Aus dem Gesagten folgt, daß im Zeitpunkt der Erlassung des vorliegenden "Vollstreckungsbescheides" die Vollstreckbarkeit der Abgabenforderung nicht etwa im Hinblick auf die Zurückweisung des Aussetzungsantrages gehemmt war; eine "gesetzlich zustehende Zahlungsfrist" im Sinne des § 230 Abs. 2 BAO stand der Beschwerdeführerin somit nicht offen.

Der Bescheid über die Zurückweisung des Aussetzungsantrages enthält aber auch keine (durch Bescheid) "zuerkannte Zahlungsfrist" im Sinne der soeben zitierten Vorschrift.
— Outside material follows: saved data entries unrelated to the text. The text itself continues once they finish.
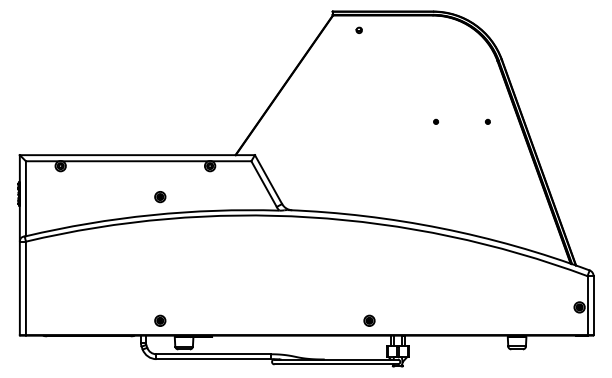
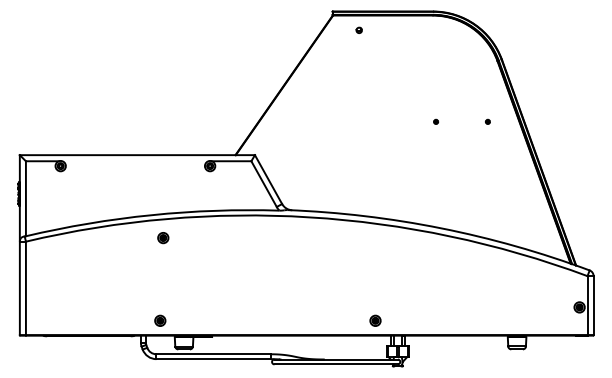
line at (135, 161): present -> none
part at (160, 197) position: (160, 197) -> (163, 238)
part at (369, 320) position: (369, 320) -> (375, 320)
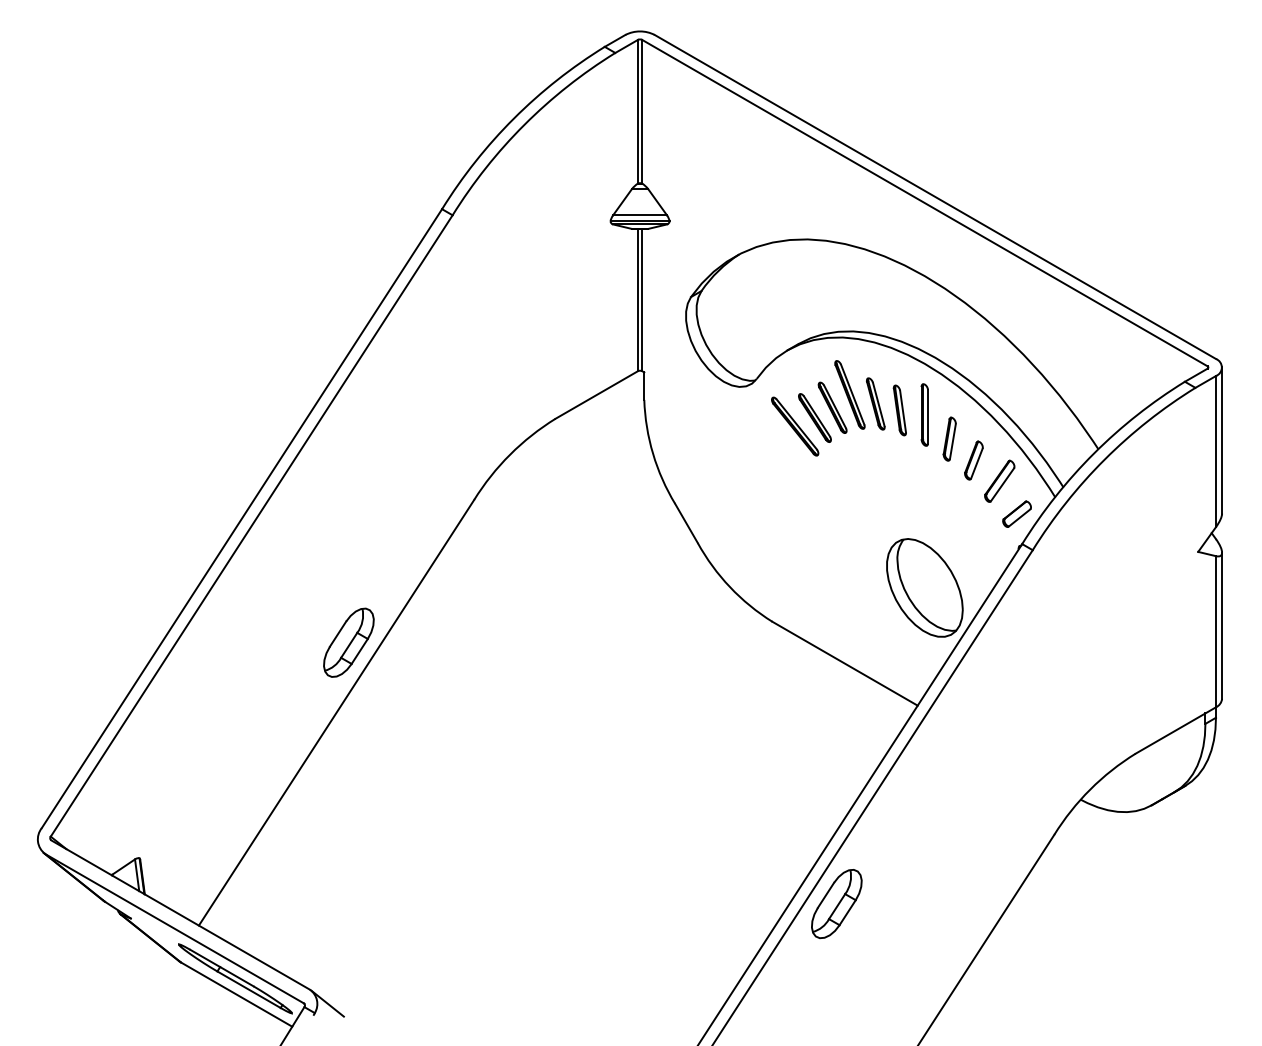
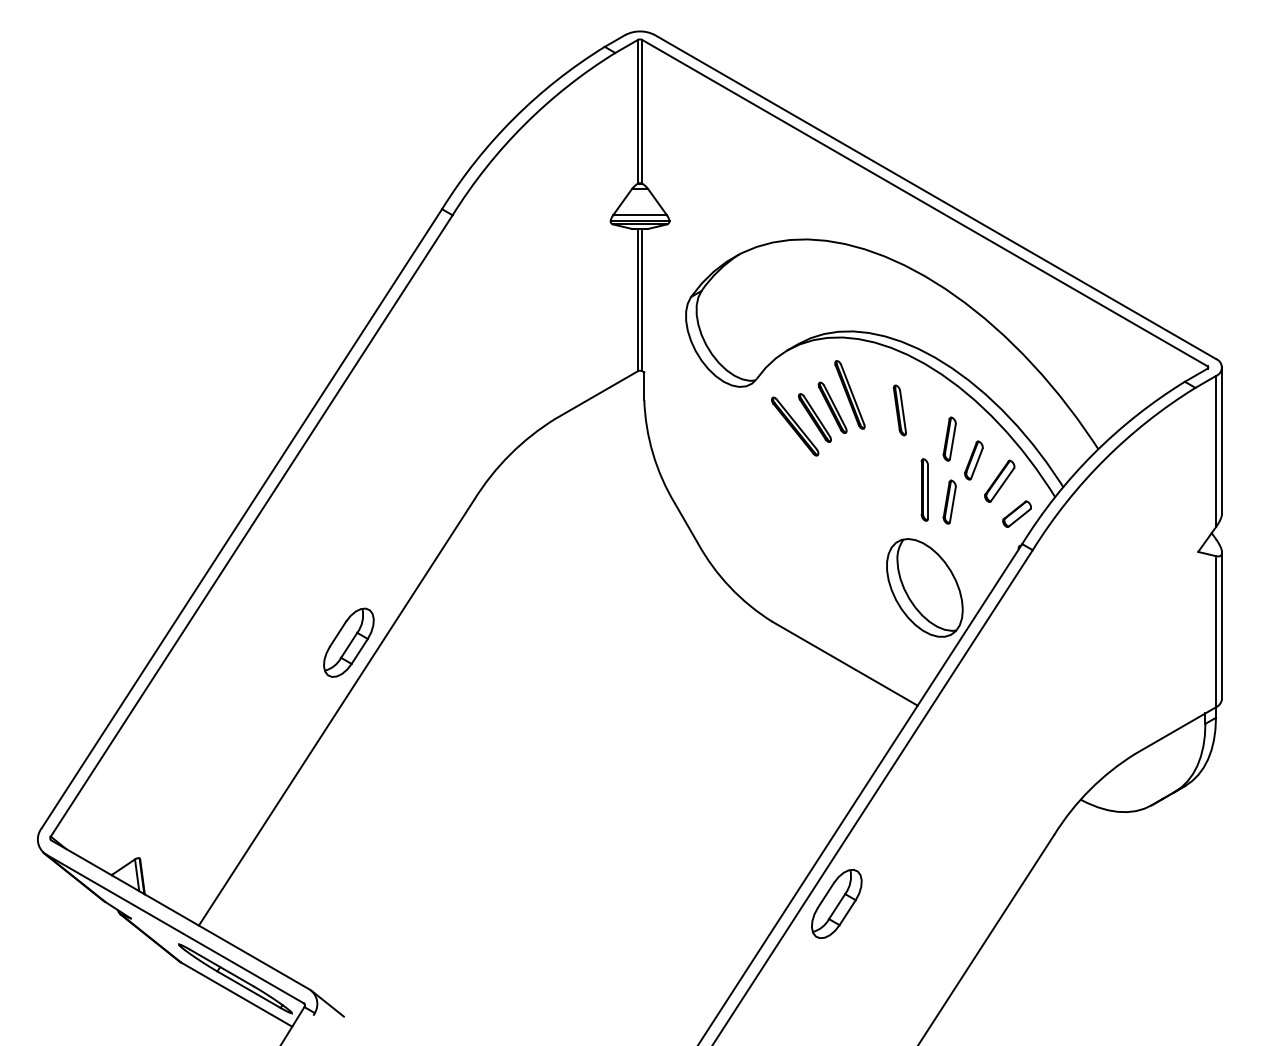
part at (875, 403): present -> none
part at (924, 414) position: (924, 414) -> (924, 489)
part at (949, 501): none -> present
Zwar enthält, wie bereits im Sachverhalt dargestellt wurde, der Bescheid den vorgedruckten Text, wonach der Beschwerdeführerin für die Zahlung eine Frist von einem Monat zur Verfügung stehe, wenn ihr Antrag rechtzeitig eingebracht wurde. Dabei handelt es sich jedoch schon nach dem Wortlaut nicht um einen normativen Abspruch im Sinne der Einräumung einer Zahlungsfrist, sondern lediglich um eine - nach dem oben Gesagten nicht der Rechtslage entsprechende - Rechtsbelehrung; dies offenbar auf der Grundlage der - auch in der Berufungsvorentscheidung zum Ausdruck gekommenen - Rechtsauffassung des Finanzamtes, daß § 218 Abs. 5 BAO eine Zahlungsfrist von einem Monat normiere. Daran, daß die Hemmung der Vollstreckbarkeit mit der Erlassung des den Aussetzungsantrag zurückweisenden Bescheides weggefallen war, vermochte diese Erklärung nichts zu ändern.
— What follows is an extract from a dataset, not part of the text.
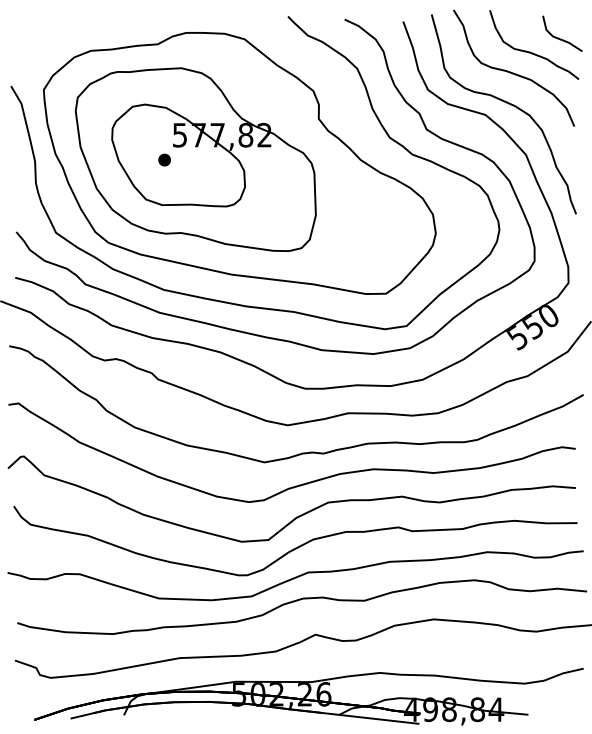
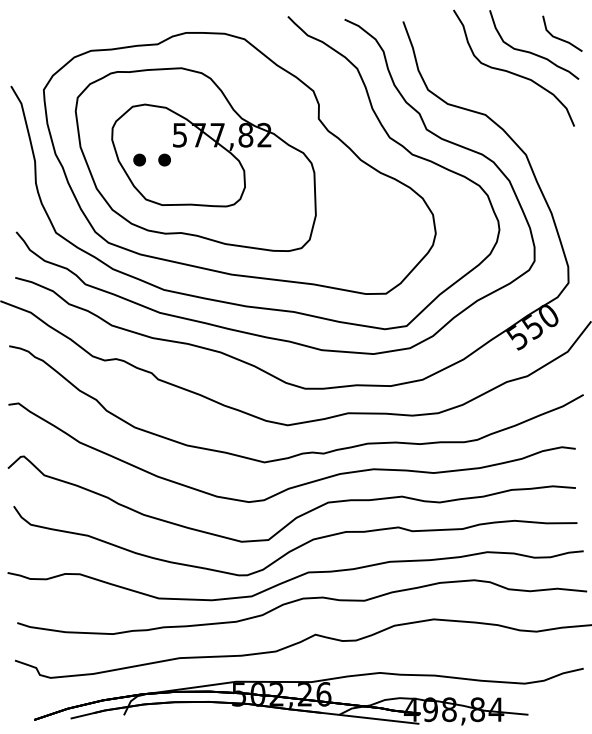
curve at (508, 104): present -> none
part at (139, 159): none -> present
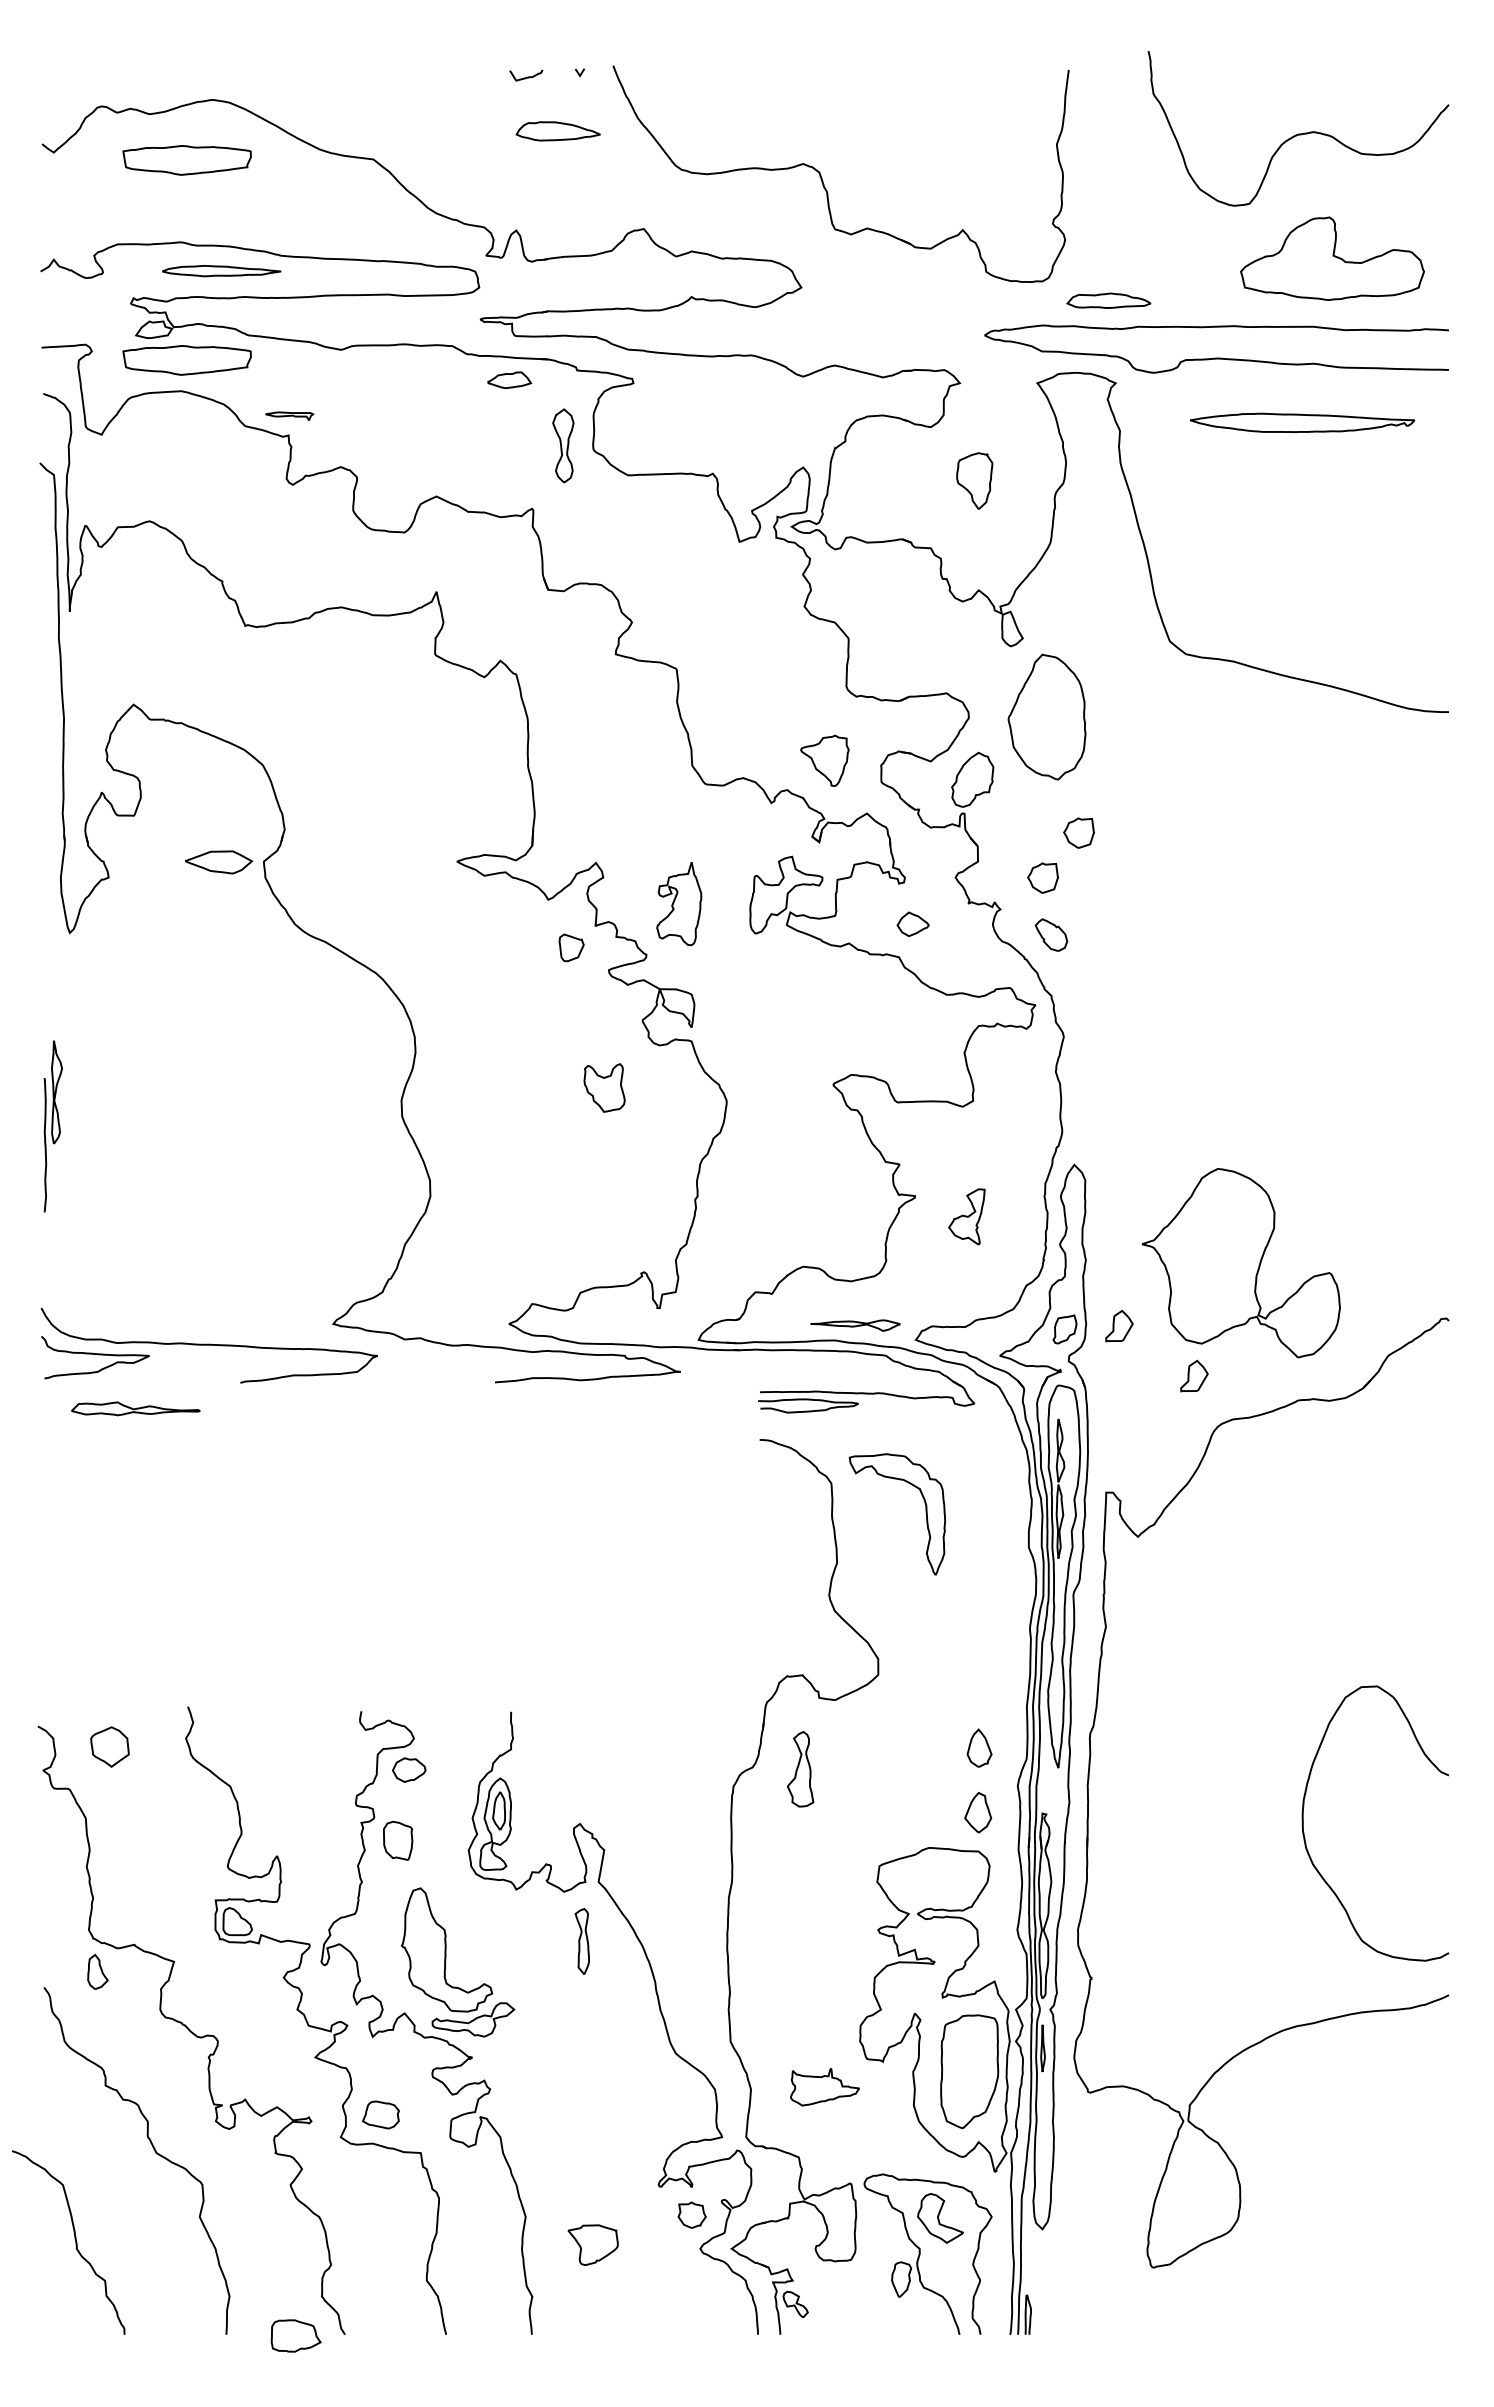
Im Zeitpunkt der Erlassung des "Vollstreckungsbescheides" war somit die Vollstreckbarkeit des Abgabenanspruches gegeben, ohne daß es hiezu dieses Bescheides bedurft hätte. Ein Fall des § 230 Abs. 7 BAO lag schon deshalb nicht vor, weil das Tatbestandsmerkmal der "Zeit, in der gemäß Abs. 1 bis 6 Einbringungsmaßnahmen nicht eingeleitet oder fortgesetzt werden dürfen" im Sinne der zuletzt zitierten Vorschrift nicht (mehr) vorlag. Der angefochtene Vollstreckungsbescheid war daher nicht geeignet, die Rechtslage (insbesondere zum Nachteil der Beschwerdeführerin) zu verändern, weil die Vollstreckbarkeit der in Rede stehenden Abgabenansprüche auch ohne diesen Bescheid schon im Zeitpunkt seiner Erlassung in erster Instanz gegeben war. Unabhängig von der Frage der Gesetzmäßigkeit des angefochtenen Bescheides war die Beschwerdeführerin durch diesen somit nicht in ihren Rechten verletzt; die Beschwerde war daher gemäß § 42 Abs. 1 VwGG als unbegründet abzuweisen.

Die Entscheidung über den Aufwandersatz beruht auf den §§ 47 ff VwGG in Verbindung mit der Verordnung BGBl. Nr. 104/1991.